[ACTIVITY]: Return each line of the data below verbatim; pictures are to be left out.

Saved data entries

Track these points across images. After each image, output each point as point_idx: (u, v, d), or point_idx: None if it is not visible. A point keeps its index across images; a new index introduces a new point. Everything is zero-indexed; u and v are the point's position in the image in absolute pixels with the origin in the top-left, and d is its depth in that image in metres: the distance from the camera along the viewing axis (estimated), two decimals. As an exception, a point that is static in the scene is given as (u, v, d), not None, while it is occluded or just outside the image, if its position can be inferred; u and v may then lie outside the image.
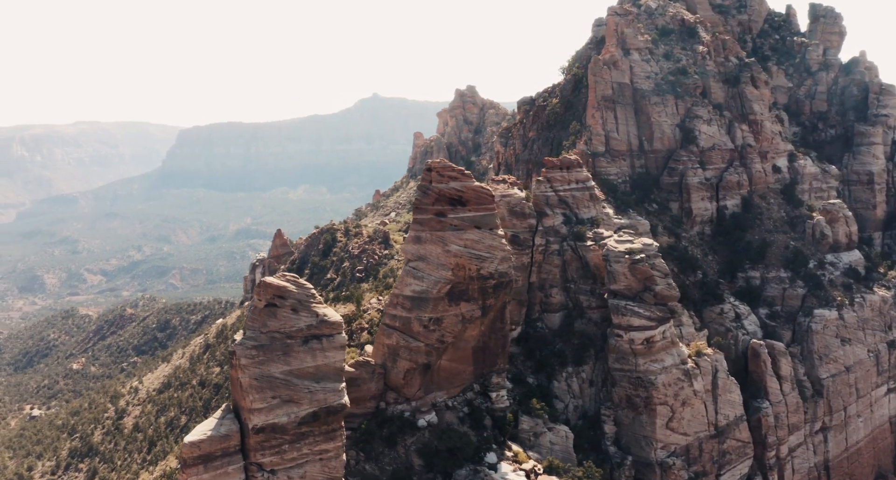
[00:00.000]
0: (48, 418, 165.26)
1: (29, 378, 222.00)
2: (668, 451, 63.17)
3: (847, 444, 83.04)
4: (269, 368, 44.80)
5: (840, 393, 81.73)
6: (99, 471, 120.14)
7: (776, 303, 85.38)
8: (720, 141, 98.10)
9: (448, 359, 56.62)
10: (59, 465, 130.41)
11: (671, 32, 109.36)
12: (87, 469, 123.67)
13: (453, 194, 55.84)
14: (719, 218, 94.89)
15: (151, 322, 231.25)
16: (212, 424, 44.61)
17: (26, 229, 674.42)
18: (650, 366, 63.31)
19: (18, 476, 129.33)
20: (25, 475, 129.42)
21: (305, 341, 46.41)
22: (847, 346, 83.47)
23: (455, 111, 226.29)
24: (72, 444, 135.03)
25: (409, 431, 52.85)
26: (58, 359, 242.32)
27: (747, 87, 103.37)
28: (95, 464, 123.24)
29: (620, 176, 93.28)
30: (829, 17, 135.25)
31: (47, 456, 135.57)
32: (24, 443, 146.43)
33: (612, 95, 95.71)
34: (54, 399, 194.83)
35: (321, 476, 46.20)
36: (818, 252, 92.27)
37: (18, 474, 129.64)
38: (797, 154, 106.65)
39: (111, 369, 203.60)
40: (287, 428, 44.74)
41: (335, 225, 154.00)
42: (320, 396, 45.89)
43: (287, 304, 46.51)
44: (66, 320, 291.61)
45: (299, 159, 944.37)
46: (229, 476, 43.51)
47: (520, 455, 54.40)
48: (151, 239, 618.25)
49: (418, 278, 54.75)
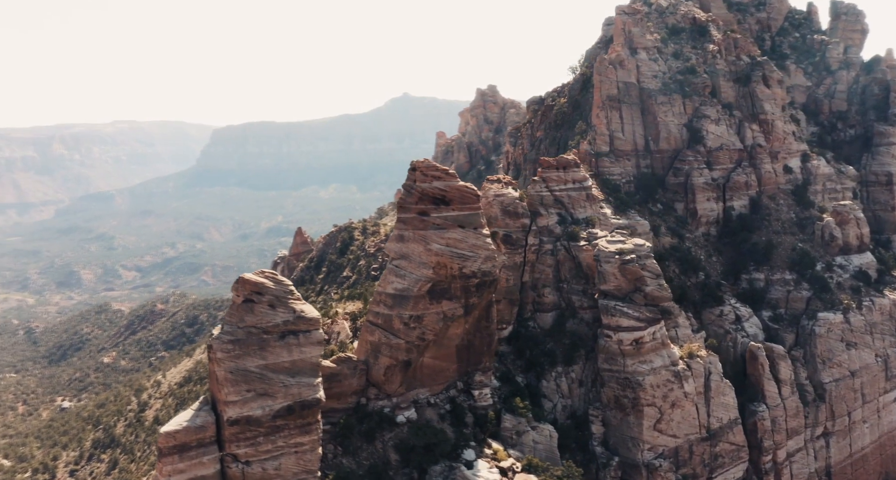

[ANSWER TO THE PROBLEM]:
Track these points across images. After each image, output each point as point_idx: (u, v, d), or point_idx: None if it is not visible. A point keeps its index across images; a new index introduces a new point. Everything is zero-indexed; u and v are the point's position in the image in absolute pixels with the origin in the top-left, and d is its depth in that image in metres: the distance from the camera along the viewing axis (estimated), two decimals. As an exception, a point that is static in the scene is given as (u, v, d), not None, while it is occluded or just outside the image, if its position can be inferred; u and v may then lie outside the image.
[00:00.000]
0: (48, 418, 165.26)
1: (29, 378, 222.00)
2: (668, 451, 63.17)
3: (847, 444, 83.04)
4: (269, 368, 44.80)
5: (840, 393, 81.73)
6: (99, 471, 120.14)
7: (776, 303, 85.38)
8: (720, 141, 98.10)
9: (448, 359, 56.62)
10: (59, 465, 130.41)
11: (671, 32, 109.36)
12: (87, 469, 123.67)
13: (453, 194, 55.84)
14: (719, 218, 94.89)
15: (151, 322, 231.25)
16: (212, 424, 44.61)
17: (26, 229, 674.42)
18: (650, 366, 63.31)
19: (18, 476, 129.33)
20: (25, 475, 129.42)
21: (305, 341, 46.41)
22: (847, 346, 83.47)
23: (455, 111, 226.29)
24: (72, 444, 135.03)
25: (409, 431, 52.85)
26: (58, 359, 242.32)
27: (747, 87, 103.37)
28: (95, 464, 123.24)
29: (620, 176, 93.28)
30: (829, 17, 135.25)
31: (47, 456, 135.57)
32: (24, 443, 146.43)
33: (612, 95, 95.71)
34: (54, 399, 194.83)
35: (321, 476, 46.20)
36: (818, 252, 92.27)
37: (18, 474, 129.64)
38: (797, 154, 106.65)
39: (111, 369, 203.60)
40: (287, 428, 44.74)
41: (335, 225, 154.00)
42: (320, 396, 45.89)
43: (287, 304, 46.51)
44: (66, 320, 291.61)
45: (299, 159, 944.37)
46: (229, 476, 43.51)
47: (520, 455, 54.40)
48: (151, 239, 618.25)
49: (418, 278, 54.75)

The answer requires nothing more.